**WHAT THIS TASK INVOLVES:** Reproduce the entries shown below only from the line with "Pingwin - As Soluções" down to the line with "Политика конфиденциальности", keeping both end lines and copying each one exactly.

##### GIVEN RECORDS #####

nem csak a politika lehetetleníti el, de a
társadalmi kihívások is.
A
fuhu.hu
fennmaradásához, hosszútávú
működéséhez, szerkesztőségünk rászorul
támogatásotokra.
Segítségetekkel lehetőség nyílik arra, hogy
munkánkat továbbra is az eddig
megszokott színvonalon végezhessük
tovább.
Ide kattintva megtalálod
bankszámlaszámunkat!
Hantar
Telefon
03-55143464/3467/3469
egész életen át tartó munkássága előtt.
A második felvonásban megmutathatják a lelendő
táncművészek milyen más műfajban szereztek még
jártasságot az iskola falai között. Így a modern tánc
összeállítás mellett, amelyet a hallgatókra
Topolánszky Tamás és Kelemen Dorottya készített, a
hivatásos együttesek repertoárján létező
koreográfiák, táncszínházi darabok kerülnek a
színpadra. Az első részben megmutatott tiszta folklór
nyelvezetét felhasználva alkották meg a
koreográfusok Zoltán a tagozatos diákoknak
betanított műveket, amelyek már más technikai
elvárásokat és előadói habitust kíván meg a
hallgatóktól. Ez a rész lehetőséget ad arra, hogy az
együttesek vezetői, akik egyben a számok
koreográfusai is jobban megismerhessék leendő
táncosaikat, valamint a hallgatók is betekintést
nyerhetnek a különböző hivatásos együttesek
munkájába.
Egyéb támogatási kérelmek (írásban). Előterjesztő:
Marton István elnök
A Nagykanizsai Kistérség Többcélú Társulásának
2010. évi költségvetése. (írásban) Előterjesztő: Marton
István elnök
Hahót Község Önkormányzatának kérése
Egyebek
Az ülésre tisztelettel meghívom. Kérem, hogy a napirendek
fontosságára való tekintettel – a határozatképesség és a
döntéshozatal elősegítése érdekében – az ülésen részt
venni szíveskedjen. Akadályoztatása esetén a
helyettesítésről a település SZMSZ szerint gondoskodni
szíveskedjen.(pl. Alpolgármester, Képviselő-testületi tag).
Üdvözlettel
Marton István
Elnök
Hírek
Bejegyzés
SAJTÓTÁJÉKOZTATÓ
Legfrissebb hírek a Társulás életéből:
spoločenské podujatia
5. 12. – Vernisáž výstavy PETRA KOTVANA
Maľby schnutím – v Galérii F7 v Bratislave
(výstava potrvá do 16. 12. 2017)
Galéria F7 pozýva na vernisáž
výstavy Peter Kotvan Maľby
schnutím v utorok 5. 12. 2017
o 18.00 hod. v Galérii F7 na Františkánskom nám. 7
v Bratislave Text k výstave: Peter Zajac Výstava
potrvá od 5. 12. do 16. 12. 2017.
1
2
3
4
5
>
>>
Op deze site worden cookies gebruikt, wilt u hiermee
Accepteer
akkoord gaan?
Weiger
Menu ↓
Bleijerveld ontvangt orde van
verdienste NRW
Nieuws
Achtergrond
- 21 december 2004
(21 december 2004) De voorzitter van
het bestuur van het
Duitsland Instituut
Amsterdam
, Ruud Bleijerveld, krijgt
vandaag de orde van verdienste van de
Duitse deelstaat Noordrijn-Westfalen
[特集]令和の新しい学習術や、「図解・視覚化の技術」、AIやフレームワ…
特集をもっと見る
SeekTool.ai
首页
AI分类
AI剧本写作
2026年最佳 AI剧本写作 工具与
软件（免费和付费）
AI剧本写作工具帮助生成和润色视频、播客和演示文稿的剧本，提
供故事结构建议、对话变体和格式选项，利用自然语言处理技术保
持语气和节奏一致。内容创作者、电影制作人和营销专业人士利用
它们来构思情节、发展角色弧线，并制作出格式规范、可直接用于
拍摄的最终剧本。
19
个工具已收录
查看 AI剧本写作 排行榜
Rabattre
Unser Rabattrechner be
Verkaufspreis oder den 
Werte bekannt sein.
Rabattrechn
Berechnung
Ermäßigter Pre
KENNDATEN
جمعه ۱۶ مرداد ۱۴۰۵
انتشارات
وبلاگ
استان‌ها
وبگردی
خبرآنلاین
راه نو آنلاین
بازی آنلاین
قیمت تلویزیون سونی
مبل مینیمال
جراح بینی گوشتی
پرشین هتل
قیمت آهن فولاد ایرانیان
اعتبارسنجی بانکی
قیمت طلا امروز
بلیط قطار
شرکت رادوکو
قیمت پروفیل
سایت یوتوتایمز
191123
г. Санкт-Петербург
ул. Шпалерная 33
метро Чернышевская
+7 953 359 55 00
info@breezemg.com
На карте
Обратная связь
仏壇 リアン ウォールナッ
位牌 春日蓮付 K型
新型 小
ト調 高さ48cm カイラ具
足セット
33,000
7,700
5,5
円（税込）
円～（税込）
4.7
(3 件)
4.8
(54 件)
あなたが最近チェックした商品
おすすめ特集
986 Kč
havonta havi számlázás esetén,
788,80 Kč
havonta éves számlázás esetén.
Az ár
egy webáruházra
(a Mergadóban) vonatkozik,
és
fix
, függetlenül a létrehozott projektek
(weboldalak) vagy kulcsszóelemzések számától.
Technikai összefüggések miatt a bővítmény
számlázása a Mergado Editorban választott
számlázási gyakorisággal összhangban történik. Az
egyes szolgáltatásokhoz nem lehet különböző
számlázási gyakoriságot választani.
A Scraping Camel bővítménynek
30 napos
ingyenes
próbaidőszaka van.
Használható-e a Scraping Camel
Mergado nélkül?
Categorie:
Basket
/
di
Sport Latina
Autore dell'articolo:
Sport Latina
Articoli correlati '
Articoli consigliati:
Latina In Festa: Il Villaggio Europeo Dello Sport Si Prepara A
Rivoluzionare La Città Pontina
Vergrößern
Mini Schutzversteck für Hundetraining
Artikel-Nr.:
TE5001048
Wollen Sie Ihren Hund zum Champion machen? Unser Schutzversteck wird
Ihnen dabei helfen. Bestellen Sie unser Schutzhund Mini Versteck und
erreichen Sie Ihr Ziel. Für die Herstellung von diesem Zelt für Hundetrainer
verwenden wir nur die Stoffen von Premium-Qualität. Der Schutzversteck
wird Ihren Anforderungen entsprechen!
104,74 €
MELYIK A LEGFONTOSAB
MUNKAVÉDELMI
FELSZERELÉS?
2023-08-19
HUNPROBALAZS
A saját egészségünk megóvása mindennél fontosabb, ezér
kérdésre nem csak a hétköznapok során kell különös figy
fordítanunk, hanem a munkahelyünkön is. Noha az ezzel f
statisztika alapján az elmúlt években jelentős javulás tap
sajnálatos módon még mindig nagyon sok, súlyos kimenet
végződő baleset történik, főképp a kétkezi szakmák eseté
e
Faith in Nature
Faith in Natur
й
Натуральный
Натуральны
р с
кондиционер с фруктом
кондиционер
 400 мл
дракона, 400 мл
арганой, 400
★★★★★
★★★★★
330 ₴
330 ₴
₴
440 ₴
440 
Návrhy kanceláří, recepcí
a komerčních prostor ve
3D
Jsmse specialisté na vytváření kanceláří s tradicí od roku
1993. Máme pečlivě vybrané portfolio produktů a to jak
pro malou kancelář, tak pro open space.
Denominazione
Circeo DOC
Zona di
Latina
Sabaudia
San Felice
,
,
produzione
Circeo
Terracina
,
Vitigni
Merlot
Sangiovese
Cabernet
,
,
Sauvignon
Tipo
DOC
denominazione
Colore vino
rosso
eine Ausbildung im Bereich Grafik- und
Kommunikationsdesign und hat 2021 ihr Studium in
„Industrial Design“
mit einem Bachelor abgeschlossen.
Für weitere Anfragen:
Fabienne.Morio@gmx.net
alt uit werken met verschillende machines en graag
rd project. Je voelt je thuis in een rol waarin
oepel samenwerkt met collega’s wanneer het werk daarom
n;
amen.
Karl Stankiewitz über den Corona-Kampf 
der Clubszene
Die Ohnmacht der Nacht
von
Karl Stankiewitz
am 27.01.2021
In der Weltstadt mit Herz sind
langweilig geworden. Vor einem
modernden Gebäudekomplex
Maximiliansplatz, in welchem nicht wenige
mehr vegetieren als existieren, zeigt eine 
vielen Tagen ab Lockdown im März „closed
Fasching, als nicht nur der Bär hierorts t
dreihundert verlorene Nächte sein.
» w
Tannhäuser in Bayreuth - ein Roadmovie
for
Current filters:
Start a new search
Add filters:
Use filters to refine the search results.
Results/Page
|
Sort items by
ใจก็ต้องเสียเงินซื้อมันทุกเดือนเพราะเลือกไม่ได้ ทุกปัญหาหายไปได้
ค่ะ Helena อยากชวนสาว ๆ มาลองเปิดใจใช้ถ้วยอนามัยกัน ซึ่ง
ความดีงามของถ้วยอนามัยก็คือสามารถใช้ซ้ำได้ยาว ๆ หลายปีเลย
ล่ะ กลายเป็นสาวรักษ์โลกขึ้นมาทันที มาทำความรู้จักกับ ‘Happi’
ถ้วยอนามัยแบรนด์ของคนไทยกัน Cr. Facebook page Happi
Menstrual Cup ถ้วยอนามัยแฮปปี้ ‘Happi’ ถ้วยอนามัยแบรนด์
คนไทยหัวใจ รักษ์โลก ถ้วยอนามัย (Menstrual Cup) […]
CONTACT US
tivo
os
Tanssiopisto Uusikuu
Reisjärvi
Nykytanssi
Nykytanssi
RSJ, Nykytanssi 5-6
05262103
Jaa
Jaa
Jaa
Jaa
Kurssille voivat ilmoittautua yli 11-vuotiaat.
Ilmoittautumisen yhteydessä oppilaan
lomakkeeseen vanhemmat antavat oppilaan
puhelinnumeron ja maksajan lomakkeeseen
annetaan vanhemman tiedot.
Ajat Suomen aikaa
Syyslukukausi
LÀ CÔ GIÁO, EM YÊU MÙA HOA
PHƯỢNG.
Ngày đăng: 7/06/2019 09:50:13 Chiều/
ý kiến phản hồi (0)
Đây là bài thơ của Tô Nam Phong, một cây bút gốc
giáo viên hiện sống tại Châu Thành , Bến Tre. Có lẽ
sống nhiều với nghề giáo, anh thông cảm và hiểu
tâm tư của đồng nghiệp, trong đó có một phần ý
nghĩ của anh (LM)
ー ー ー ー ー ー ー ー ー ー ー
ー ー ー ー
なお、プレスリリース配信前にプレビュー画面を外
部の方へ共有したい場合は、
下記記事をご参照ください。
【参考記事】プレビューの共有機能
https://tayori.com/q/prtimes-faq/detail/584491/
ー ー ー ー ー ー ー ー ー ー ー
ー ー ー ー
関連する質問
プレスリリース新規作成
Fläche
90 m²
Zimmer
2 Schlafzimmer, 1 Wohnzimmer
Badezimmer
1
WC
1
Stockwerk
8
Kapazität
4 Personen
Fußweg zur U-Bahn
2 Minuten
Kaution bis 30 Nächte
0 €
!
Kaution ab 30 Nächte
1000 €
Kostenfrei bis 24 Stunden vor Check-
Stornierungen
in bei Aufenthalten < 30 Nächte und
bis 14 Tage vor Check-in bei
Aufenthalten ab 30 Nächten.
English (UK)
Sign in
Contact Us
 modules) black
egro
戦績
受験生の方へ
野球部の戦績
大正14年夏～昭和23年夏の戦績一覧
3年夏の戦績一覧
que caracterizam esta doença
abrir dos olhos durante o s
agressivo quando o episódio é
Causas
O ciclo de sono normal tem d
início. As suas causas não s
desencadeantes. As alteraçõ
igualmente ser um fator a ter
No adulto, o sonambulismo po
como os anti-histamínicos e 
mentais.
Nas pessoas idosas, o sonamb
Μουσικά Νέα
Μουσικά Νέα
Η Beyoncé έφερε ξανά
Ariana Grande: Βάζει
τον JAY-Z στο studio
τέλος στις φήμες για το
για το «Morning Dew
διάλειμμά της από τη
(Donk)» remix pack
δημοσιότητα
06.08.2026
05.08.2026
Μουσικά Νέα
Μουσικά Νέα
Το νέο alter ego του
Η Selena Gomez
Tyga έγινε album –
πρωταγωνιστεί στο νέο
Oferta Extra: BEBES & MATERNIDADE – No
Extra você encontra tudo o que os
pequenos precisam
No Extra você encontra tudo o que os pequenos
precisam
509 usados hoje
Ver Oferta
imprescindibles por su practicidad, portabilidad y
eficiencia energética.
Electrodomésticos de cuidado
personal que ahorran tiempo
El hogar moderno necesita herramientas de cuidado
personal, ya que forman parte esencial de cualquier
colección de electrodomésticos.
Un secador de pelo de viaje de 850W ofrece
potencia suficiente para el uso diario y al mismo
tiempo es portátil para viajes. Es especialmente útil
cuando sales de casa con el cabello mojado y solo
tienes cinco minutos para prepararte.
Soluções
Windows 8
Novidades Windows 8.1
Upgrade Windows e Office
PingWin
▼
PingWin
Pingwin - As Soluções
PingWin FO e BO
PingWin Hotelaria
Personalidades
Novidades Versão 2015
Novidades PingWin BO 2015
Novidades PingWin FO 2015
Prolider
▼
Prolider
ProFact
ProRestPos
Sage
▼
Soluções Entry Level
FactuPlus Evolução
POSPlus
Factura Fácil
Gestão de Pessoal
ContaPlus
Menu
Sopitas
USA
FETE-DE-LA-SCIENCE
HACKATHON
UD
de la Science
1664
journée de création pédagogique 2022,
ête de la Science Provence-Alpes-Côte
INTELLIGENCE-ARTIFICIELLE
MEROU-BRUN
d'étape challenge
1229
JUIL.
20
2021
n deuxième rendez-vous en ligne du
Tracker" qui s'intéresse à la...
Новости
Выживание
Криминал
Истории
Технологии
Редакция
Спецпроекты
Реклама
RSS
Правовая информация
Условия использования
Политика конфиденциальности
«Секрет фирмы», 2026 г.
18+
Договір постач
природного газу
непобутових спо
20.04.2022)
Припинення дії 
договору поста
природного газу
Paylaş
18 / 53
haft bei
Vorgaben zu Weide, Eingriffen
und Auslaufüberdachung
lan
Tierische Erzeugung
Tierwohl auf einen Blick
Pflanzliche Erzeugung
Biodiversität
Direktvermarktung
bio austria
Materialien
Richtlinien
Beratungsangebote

#####

**YOUR SOLUTION:**
Pingwin - As Soluções
PingWin FO e BO
PingWin Hotelaria
Personalidades
Novidades Versão 2015
Novidades PingWin BO 2015
Novidades PingWin FO 2015
Prolider
▼
Prolider
ProFact
ProRestPos
Sage
▼
Soluções Entry Level
FactuPlus Evolução
POSPlus
Factura Fácil
Gestão de Pessoal
ContaPlus
Menu
Sopitas
USA
FETE-DE-LA-SCIENCE
HACKATHON
UD
de la Science
1664
journée de création pédagogique 2022,
ête de la Science Provence-Alpes-Côte
INTELLIGENCE-ARTIFICIELLE
MEROU-BRUN
d'étape challenge
1229
JUIL.
20
2021
n deuxième rendez-vous en ligne du
Tracker" qui s'intéresse à la...
Новости
Выживание
Криминал
Истории
Технологии
Редакция
Спецпроекты
Реклама
RSS
Правовая информация
Условия использования
Политика конфиденциальности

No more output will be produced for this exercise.